ПРЕДЛОЖЕННЫЙ ОТРЫВОК:
_____

Колонна Анисимова и авангард Ширинского оказались счастливее.

В то время как колонна Антюкова продолжала свое блестящее движение, последовательно занимая все китайские позиции, бывшие на пути, — колонна Анисимова шла к той же цели вдоль канала, по сю сторону, а авангард Ширинского, далеко видневшийся в поле в виде двух белых цепей — передней и резервной, быстро наступал на китайские позиции с северо-восточной стороны города.

Впереди показалось около сотни китайских кавалеристов. Наш залп заставил кавалеристов бежать в ближайшую импань, откуда они стали стрелять по нашим. Было видно, как одного стрелка уже положили на носилки. Стали долетать с воем и свистом гранаты и шрапнели — но пока, слава Богу, еще благополучно. На горизонте китайского города взвился столб дыма, сопровождавшийся отдаленным гулом: русская граната взорвала пороховой погреб в китайской импани. Это было хорошее предзнаменование.

_____

ИСХОДНЫЙ МАТЕРИАЛ:

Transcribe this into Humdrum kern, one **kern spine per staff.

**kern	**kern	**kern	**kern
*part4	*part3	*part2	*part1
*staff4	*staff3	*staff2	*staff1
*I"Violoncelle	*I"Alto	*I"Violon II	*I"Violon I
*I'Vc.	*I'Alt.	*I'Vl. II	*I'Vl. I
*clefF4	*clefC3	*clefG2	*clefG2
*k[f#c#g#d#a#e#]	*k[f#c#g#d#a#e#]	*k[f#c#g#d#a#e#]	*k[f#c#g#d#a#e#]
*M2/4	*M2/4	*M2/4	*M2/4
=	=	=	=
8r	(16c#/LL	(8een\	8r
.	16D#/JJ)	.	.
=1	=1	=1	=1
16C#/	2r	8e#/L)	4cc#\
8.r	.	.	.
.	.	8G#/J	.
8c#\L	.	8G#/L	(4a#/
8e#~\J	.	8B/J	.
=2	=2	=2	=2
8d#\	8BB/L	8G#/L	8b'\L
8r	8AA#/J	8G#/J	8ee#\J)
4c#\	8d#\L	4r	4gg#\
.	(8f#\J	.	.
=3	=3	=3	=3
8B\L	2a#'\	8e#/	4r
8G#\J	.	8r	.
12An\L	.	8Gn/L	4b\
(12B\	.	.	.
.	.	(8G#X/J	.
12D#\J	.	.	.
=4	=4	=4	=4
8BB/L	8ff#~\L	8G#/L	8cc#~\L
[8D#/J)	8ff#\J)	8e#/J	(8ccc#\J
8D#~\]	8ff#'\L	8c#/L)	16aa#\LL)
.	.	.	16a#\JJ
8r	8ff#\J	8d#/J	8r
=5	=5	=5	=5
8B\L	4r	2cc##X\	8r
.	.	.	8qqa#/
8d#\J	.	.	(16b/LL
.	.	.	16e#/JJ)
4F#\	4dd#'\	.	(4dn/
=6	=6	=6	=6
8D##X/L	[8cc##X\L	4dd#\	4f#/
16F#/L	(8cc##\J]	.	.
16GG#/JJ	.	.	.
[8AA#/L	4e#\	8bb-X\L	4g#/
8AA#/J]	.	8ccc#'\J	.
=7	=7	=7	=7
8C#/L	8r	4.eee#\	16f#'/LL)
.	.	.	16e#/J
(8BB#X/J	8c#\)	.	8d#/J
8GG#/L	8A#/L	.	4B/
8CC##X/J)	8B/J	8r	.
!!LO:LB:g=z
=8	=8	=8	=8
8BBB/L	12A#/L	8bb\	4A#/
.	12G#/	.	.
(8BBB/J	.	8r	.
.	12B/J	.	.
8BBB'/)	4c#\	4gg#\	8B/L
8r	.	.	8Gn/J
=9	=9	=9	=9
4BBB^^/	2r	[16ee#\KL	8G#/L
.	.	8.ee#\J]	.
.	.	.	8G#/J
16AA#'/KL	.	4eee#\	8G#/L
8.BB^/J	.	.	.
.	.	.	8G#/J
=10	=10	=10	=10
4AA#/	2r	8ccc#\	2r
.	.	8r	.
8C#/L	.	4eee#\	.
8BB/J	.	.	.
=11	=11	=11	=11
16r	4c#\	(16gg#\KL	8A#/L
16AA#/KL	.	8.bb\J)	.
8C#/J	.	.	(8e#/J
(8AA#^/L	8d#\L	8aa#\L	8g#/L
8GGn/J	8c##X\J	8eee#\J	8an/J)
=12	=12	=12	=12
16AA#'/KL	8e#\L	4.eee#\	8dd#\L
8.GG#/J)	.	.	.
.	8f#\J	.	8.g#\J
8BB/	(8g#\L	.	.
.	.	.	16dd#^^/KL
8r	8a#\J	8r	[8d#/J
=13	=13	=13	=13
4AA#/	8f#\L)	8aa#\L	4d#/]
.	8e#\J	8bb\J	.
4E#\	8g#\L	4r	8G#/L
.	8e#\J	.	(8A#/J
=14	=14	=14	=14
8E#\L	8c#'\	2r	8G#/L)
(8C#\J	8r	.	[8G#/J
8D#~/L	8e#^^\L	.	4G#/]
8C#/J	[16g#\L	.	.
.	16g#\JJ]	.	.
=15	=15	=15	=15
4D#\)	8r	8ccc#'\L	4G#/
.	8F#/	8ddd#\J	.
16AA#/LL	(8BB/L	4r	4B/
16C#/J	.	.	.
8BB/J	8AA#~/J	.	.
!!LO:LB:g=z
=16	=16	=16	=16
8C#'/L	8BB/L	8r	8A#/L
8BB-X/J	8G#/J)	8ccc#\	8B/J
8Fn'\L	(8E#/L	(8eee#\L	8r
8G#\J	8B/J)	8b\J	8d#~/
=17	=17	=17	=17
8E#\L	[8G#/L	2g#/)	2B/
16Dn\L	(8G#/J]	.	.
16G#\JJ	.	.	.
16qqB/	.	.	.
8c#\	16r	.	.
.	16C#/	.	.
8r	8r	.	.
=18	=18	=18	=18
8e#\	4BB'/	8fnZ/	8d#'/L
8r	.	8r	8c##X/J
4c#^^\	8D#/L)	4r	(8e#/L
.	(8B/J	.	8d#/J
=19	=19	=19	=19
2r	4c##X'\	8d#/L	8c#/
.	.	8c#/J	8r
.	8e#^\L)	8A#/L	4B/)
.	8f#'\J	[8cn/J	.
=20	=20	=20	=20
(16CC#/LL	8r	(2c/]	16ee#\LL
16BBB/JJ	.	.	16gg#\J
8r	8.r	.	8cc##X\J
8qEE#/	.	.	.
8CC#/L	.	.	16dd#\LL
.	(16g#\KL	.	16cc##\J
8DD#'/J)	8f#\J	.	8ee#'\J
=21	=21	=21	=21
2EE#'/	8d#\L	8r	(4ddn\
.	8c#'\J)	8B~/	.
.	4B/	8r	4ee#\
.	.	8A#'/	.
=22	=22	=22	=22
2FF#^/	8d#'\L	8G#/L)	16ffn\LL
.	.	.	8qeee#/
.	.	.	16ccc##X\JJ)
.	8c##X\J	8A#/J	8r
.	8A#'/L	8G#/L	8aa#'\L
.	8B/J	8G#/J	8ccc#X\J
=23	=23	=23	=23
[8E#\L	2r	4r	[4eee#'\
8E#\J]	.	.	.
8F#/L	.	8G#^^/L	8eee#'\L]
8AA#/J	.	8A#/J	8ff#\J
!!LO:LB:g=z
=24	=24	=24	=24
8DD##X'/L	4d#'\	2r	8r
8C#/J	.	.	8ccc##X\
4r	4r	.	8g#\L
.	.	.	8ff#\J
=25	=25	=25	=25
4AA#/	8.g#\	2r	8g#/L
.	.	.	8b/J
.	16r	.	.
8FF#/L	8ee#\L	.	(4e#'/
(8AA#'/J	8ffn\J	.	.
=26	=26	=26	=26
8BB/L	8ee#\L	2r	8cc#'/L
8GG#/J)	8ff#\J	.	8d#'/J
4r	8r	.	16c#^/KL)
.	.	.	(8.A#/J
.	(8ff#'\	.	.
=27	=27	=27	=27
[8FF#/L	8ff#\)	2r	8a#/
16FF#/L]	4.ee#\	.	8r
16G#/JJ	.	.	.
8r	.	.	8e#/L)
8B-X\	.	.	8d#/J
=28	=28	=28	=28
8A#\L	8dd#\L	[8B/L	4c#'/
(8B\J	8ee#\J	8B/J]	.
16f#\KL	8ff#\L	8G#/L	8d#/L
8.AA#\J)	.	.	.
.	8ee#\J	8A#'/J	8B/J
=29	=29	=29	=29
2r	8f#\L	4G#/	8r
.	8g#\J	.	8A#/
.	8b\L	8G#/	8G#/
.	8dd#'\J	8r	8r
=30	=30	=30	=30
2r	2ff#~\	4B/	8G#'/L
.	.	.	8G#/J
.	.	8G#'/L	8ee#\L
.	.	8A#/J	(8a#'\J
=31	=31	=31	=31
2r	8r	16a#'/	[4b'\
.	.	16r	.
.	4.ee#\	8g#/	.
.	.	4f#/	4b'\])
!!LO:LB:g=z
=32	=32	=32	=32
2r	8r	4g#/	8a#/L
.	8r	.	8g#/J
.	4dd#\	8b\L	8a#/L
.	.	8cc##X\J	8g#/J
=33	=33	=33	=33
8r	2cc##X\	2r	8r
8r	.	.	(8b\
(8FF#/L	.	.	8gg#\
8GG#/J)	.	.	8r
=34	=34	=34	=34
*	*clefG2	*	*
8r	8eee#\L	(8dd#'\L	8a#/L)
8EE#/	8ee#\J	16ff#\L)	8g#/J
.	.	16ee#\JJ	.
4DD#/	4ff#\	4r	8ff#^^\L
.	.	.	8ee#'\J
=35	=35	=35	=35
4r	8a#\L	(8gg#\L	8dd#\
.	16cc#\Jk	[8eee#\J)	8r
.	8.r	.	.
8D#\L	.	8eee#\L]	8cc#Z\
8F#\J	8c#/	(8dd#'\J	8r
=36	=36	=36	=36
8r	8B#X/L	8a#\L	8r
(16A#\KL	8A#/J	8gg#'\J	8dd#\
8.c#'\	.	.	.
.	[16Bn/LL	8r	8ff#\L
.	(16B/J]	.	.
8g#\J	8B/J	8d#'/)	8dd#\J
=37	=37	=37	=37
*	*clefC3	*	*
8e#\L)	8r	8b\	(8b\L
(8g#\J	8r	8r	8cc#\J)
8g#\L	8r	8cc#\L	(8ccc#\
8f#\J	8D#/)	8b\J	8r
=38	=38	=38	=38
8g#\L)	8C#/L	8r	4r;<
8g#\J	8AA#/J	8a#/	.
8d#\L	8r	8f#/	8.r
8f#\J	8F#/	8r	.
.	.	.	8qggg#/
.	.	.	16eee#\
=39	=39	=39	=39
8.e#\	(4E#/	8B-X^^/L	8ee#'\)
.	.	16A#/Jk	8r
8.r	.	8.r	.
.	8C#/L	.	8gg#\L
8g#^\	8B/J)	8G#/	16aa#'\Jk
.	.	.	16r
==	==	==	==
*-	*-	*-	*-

_____

ВОПРОСЫ И ЗАДАНИЯ:
A - Воспроизведите дословно фрагмент отрывка, начиная со слов «В то время как» и заканчивая словами «северо-восточной стороны города.».
B - Ответьте на вопросы по отрывку:
(i) Вдоль чего шла колонна Анисимова?
(ii) Сколько китайских кавалеристов показалось впереди?
(iii) Что взорвала русская граната?

ОТВЕТЫ К ЗАДАНИЯМ:
A -
В то время как колонна Антюкова продолжала свое блестящее движение, последовательно занимая все китайские позиции, бывшие на пути, — колонна Анисимова шла к той же цели вдоль канала, по сю сторону, а авангард Ширинского, далеко видневшийся в поле в виде двух белых цепей — передней и резервной, быстро наступал на китайские позиции с северо-восточной стороны города.

B -
(i) Вдоль канала.
(ii) Около сотни.
(iii) Пороховой погреб в китайской импани.